Please extend the passage below on the history of Berlin's former Charlottenburger Chaussee, picking up after its last sentence.

** Opening DOCUMENT EXCERPT block **

Before 1953, the street was called Charlottenburger Chaussee, because it ran from the old city center (Berlin-Mitte) to the borough of Charlottenburg through the Tiergarten (Zoo; literally "animal garden"). The 1953 name change was made in order to honor an East German uprising and its victims. Soon after Stalin's death many East Berliners began a strike against working conditions, centered on the building sites around today's Karl-Marx-Allee. This gained momentum and descended into rioting when faced with strong opposition from the East German authorities, largely on 17 June 1953. (Another street, in northwest Berlin, got the name Charlottenburger Chaussee instead.)

It was made into a paved road in 1799, and owing to Berlin's rapid growth in the 19th century it became a major thoroughfare to the affluent western suburbs. At the outbreak of World War I in early August 1914, hundreds of thousands of Berliners cheered the military parade, which took place here. At the outbreak of World War II, no such scenes were ever observed, according to the American journalist and historian William L. Shirer.

Charlottenburger Chausee was a part of the Ost-West-Achse (East-West Axis), which during the Nazi period became a triumphal avenue lined with Nazi flags. During the Nazi era, the boulevard was made broader and the Prussian-era Victory Column was moved from in front of the Reichstag to the roundabout in the middle of the Tiergarten, where it has remained since 1938.

** Closing DOCUMENT EXCERPT block **
** Opening EXCERPTED DATA block **

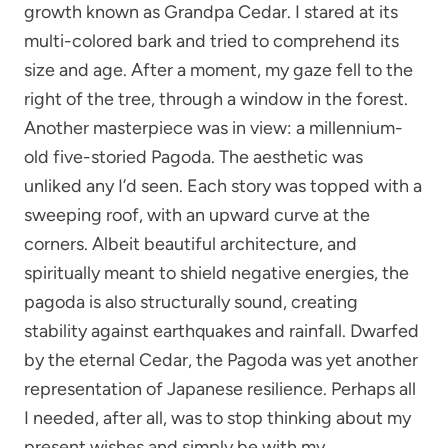
growth known as Grandpa Cedar. I stared at its
multi-colored bark and tried to comprehend its
size and age. After a moment, my gaze fell to the
right of the tree, through a window in the forest.
Another masterpiece was in view: a millennium-
old five-storied Pagoda. The aesthetic was
unliked any I’d seen. Each story was topped with a
sweeping roof, with an upward curve at the
corners. Albeit beautiful architecture, and
spiritually meant to shield negative energies, the
pagoda is also structurally sound, creating
stability against earthquakes and rainfall. Dwarfed
by the eternal Cedar, the Pagoda was yet another
representation of Japanese resilience. Perhaps all
I needed, after all, was to stop thinking about my
present wishes and simply be with my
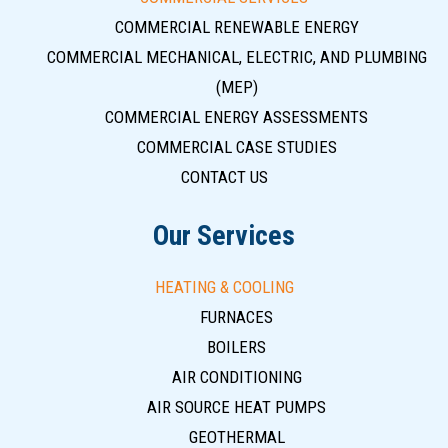
COMMERCIAL RENEWABLE ENERGY
COMMERCIAL MECHANICAL, ELECTRIC, AND PLUMBING
(MEP)
COMMERCIAL ENERGY ASSESSMENTS
COMMERCIAL CASE STUDIES
CONTACT US
Our Services
HEATING & COOLING
FURNACES
BOILERS
AIR CONDITIONING
AIR SOURCE HEAT PUMPS
GEOTHERMAL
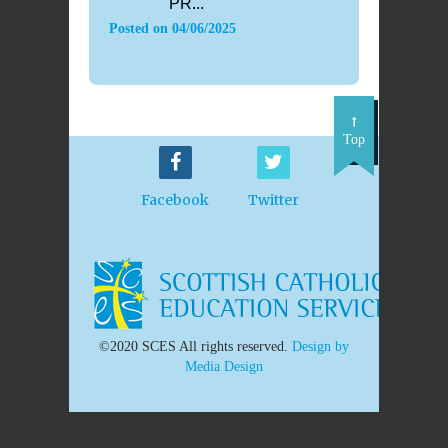
PR...
Posted on
04/06/2025
Top
Facebook
Twitter
©2020 SCES All rights reserved.
Design by
Media Design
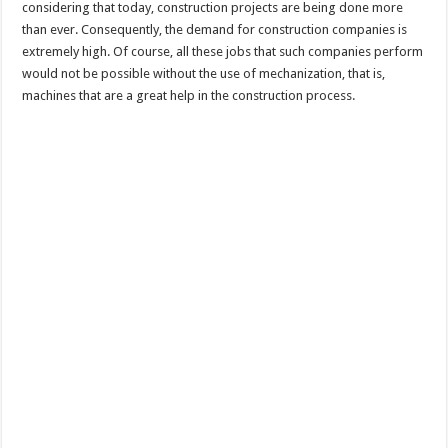
considering that today, construction projects are being done more
than ever. Consequently, the demand for construction companies is
extremely high. Of course, all these jobs that such companies perform
would not be possible without the use of mechanization, that is,
machines that are a great help in the construction process.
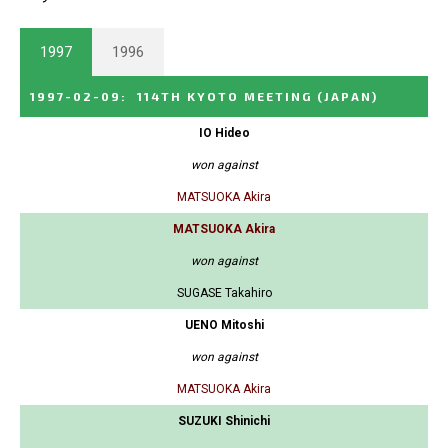
1997
1996
1997-02-09
:
114TH KYOTO MEETING
(JAPAN)
IO Hideo
won against
MATSUOKA Akira
MATSUOKA Akira
won against
SUGASE Takahiro
UENO Mitoshi
won against
MATSUOKA Akira
SUZUKI Shinichi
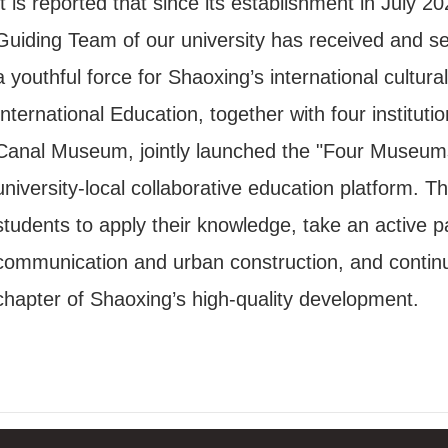
It is reported that since its establishment in July 
Guiding Team of our university has received and se
a youthful force for Shaoxing’s international cultu
International Education, together with four instit
Canal Museum, jointly launched the "Four Museum
university-local collaborative education platform
students to apply their knowledge, take an active par
communication and urban construction, and continuou
chapter of Shaoxing’s high-quality development.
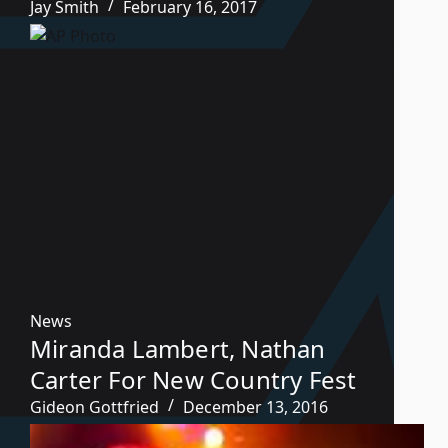
Jay Smith
February 16, 2017
News
Miranda Lambert, Nathan
Carter For New Country Fest
Gideon Gottfried
December 13, 2016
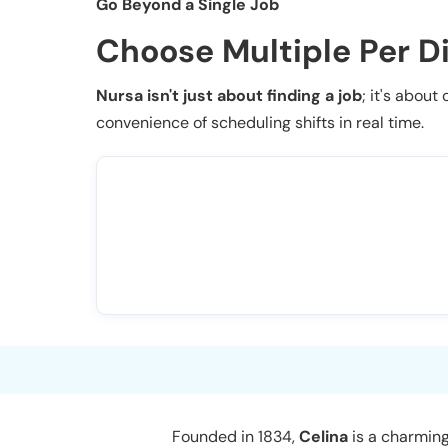
Go Beyond a Single Job
Choose Multiple Per D
Nursa isn't just about finding a job
; it's about
convenience of scheduling shifts in real time.
Founded in 1834,
Celina
is a charming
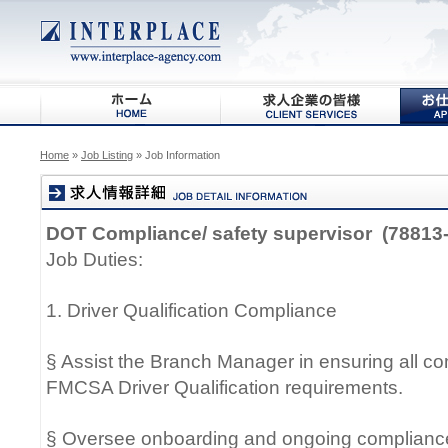
Home
»
Job Listing
» Job Information
DOT Compliance/ safety supervisor (78813-
Job Duties:
1. Driver Qualification Compliance
§ Assist the Branch Manager in ensuring all c
FMCSA Driver Qualification requirements.
§ Oversee onboarding and ongoing compliance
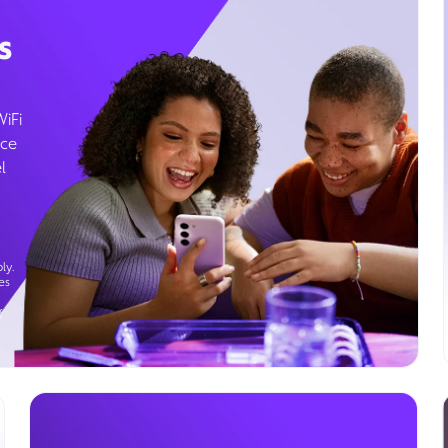
s
WiFi
ice
l
ly.
es
g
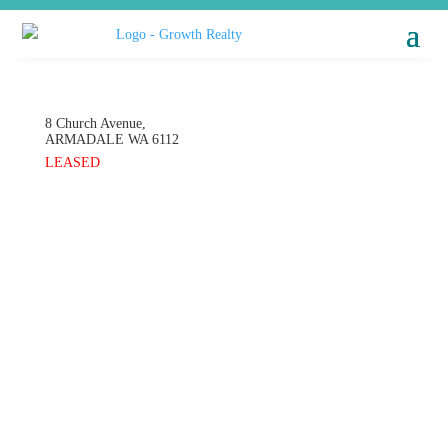
8 Church Avenue,
ARMADALE
WA
6112
LEASED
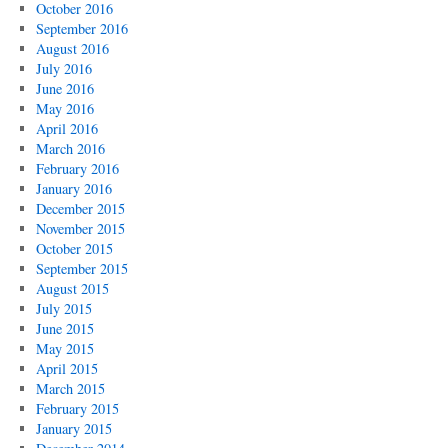
October 2016
September 2016
August 2016
July 2016
June 2016
May 2016
April 2016
March 2016
February 2016
January 2016
December 2015
November 2015
October 2015
September 2015
August 2015
July 2015
June 2015
May 2015
April 2015
March 2015
February 2015
January 2015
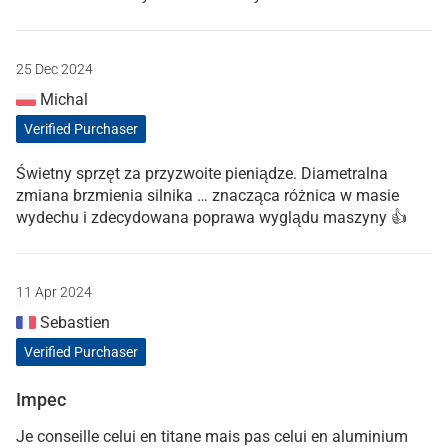
25 Dec 2024
Michal
Verified Purchaser
Świetny sprzęt za przyzwoite pieniądze. Diametralna
zmiana brzmienia silnika … znacząca różnica w masie
wydechu i zdecydowana poprawa wyglądu maszyny 👍
11 Apr 2024
Sebastien
Verified Purchaser
Impec
Je conseille celui en titane mais pas celui en aluminium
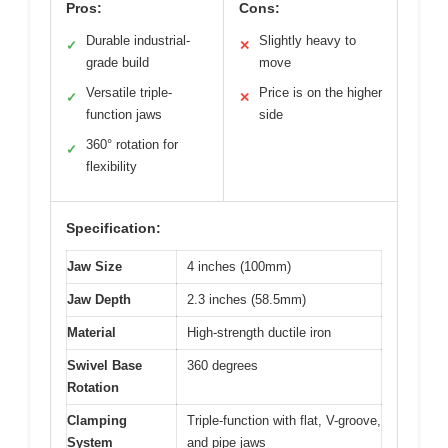
Pros:
Cons:
Durable industrial-
Slightly heavy to
✓
✕
grade build
move
Versatile triple-
Price is on the higher
✓
✕
function jaws
side
360° rotation for
✓
flexibility
Specification:
Jaw Size
4 inches (100mm)
Jaw Depth
2.3 inches (58.5mm)
Material
High-strength ductile iron
Swivel Base
360 degrees
Rotation
Clamping
Triple-function with flat, V-groove,
System
and pipe jaws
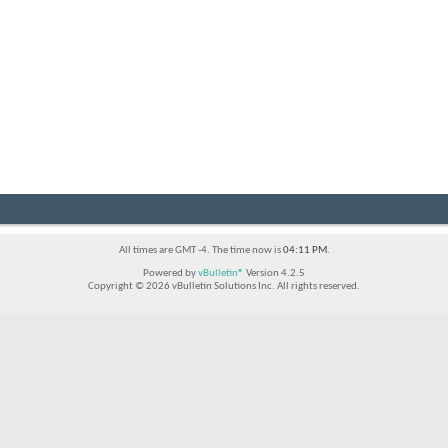
All times are GMT -4. The time now is
04:11 PM
.
Powered by
vBulletin®
Version 4.2.5
Copyright © 2026 vBulletin Solutions Inc. All rights reserved.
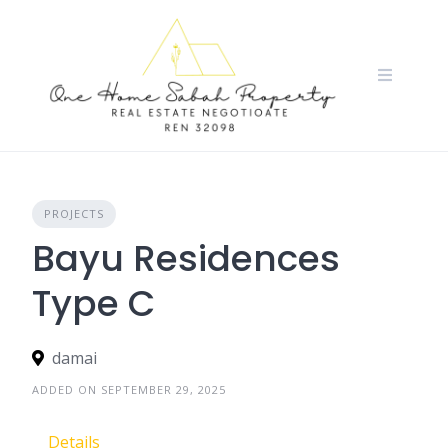
Skip
to
content
PROJECTS
Bayu Residences
Type C
damai
ADDED ON SEPTEMBER 29, 2025
Details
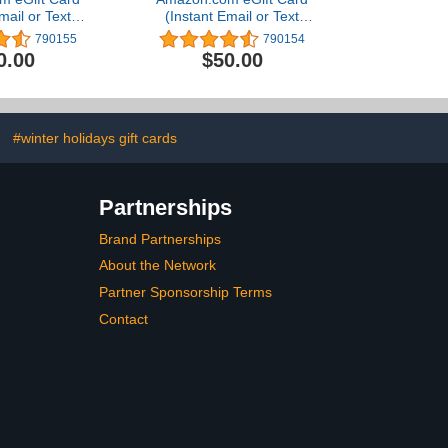
mail or Text
(Instant Email or Text
ivery)
Delivery)
790155
790154
0.00
$50.00
#winter holidays gift cards
Partnerships
Brand Partnerships
About the Network
Partner Sponsorship Terms
Contact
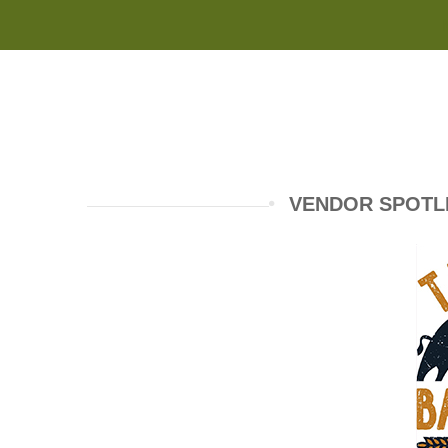
VENDOR SPOTL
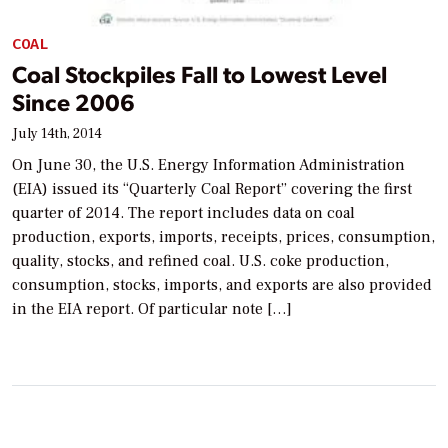
COAL
Coal Stockpiles Fall to Lowest Level
Since 2006
July 14th, 2014
On June 30, the U.S. Energy Information Administration
(EIA) issued its “Quarterly Coal Report” covering the first
quarter of 2014. The report includes data on coal
production, exports, imports, receipts, prices, consumption,
quality, stocks, and refined coal. U.S. coke production,
consumption, stocks, imports, and exports are also provided
in the EIA report. Of particular note […]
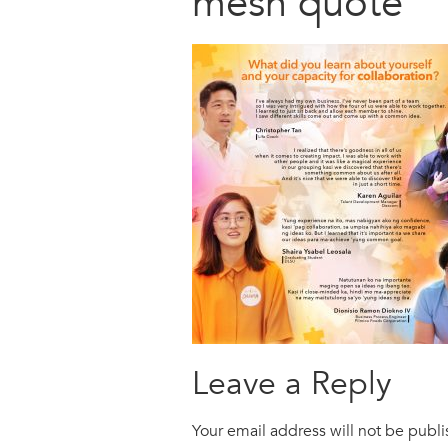
mesh quote
Leave a Reply
Your email address will not be publ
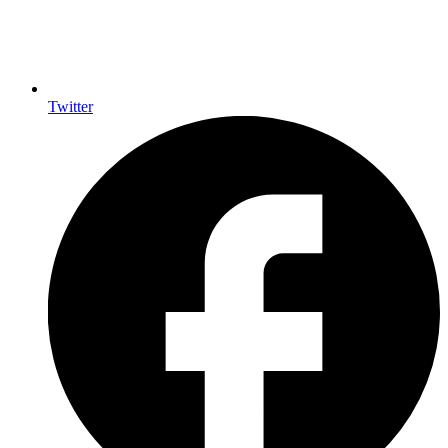
Twitter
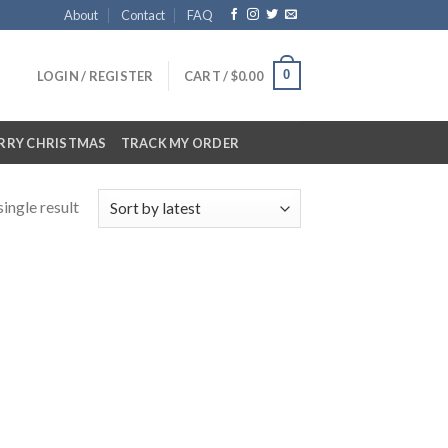
About
Contact
FAQ
0
LOGIN / REGISTER
CART /
$
0.00
RRY CHRISTMAS
TRACK MY ORDER
ingle result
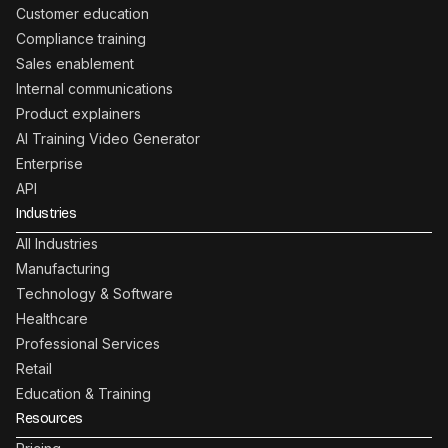
Customer education
Compliance training
Sales enablement
Internal communications
Product explainers
AI Training Video Generator
Enterprise
API
Industries
All Industries
Manufacturing
Technology & Software
Healthcare
Professional Services
Retail
Education & Training
Resources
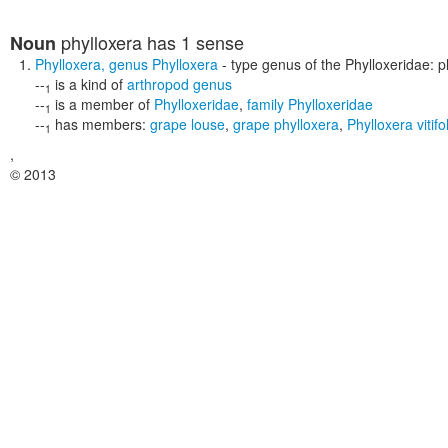
phylloxera
has 1 sense
Noun
Phylloxera
,
genus Phylloxera
- type genus of the Phylloxeridae: pl
--
is a kind of
arthropod genus
1
--
is a member of
Phylloxeridae
,
family Phylloxeridae
1
--
has members:
grape louse
,
grape phylloxera
,
Phylloxera vitif
1
,
© 2013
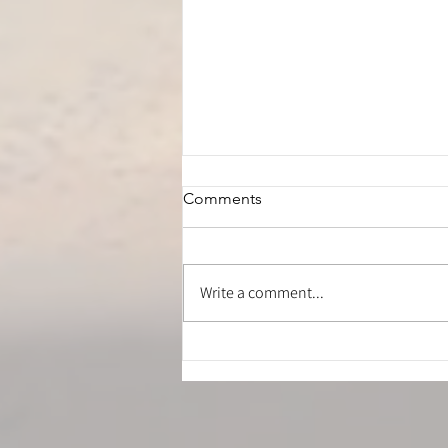
Comments
Write a comment...
Is Your Hamstring Stretch
Safe? How to Stretch Without
Irritating Your Sciatic Nerve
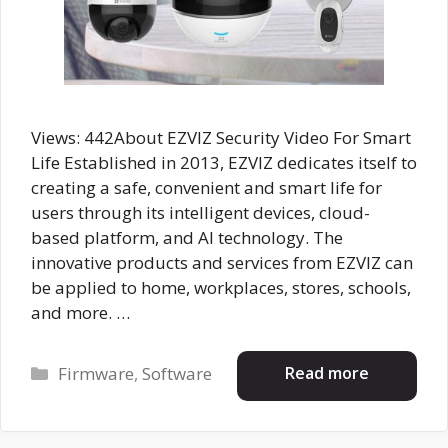
Views: 442About EZVIZ Security Video For Smart
Life Established in 2013, EZVIZ dedicates itself to
creating a safe, convenient and smart life for
users through its intelligent devices, cloud-
based platform, and AI technology. The
innovative products and services from EZVIZ can
be applied to home, workplaces, stores, schools,
and more. …
Categories
Read more
Firmware
,
Software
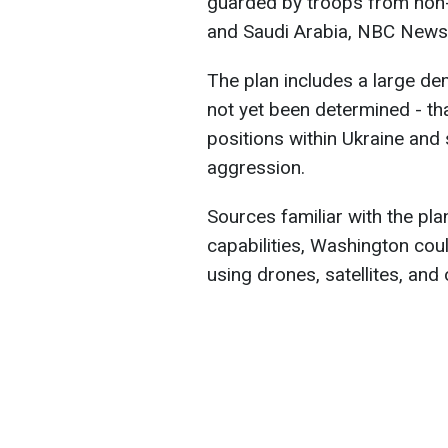
guarded by troops from non
and Saudi Arabia, NBC New
The plan includes a large dem
not yet been determined - th
positions within Ukraine and
aggression.
Sources familiar with the plan
capabilities, Washington coul
using drones, satellites, and 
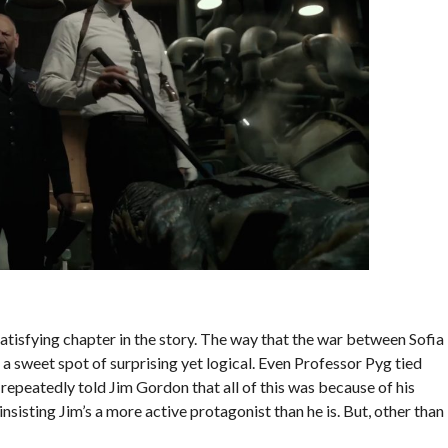
atisfying chapter in the story. The way that the war between Sofia
 sweet spot of surprising yet logical. Even Professor Pyg tied
 repeatedly told Jim Gordon that all of this was because of his
insisting Jim’s a more active protagonist than he is. But, other than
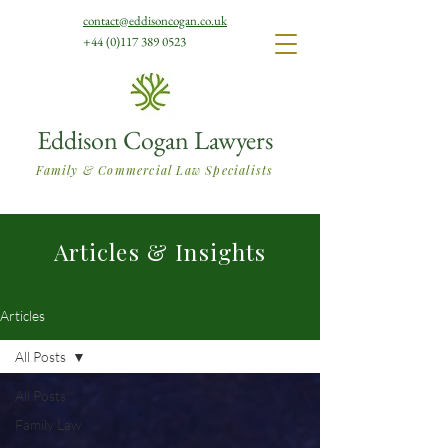
contact@eddisoncogan.co.uk
+44 (0)117 389 0523
Eddison Cogan Lawyers
Family & Commercial Law Specialists
Articles & Insights
Articles
All Posts
All Posts
Family Law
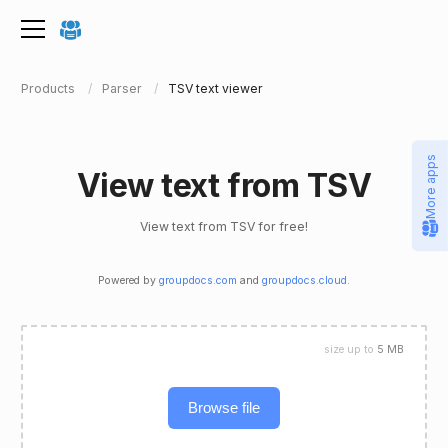
Products
Parser
TSV text viewer
More apps
View text from TSV
View text from TSV for free!
Powered by
groupdocs.com
and
groupdocs.cloud
.
size up to
5 MB
Browse file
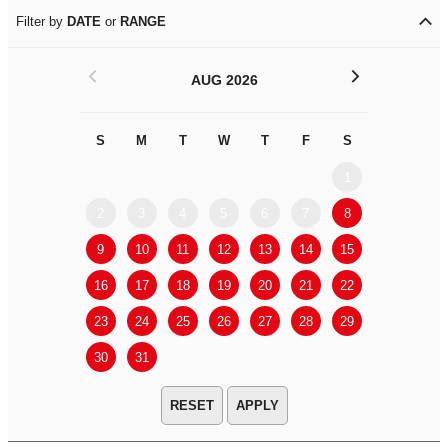
Filter by
DATE
or
RANGE
<
>
AUG 2026
S
M
T
W
T
F
S
S
M
1
2
3
4
5
6
7
8
6
7
9
10
11
12
13
14
15
13
14
16
17
18
19
20
21
22
20
21
23
24
25
26
27
28
29
27
28
30
31
APPLY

** Closing EXCERPTED DATA block **

* [ANSWER FOR THE TASK]
The Charlottenburger Chaussee was to have formed one aspect of the remodelling of the city of Berlin into the renamed city called Germania, designed by Hitler, Albert Speer, and Paul Troost to be the capital of the Reich.

In the last weeks of World War II, when Berlin's airports were unusable, it was used as a landing strip.

In 1953, West Berlin renamed the street Straße des 17. Juni, to commemorate the People's uprising in East Berlin on 17 June 1953, when the Red Army and GDR Volkspolizei shot protesting workers.

The street has in recent years been used for mega-events such as the Love Parade or Live 8. In 2006, the street was closed to vehicular traffic for six weeks for use as the Fanmeile (fan mile) during the 2006 Football World Cup. It also serves as the starting point for the Berlin Marathon. Every New Year's Eve, the street is also one of the gathering points in Berlin where usually over a million people gather to watch a stage show at the Brandenburg Gate, party and see fireworks go off at midnight. It is the largest such party in Europe, if not the world.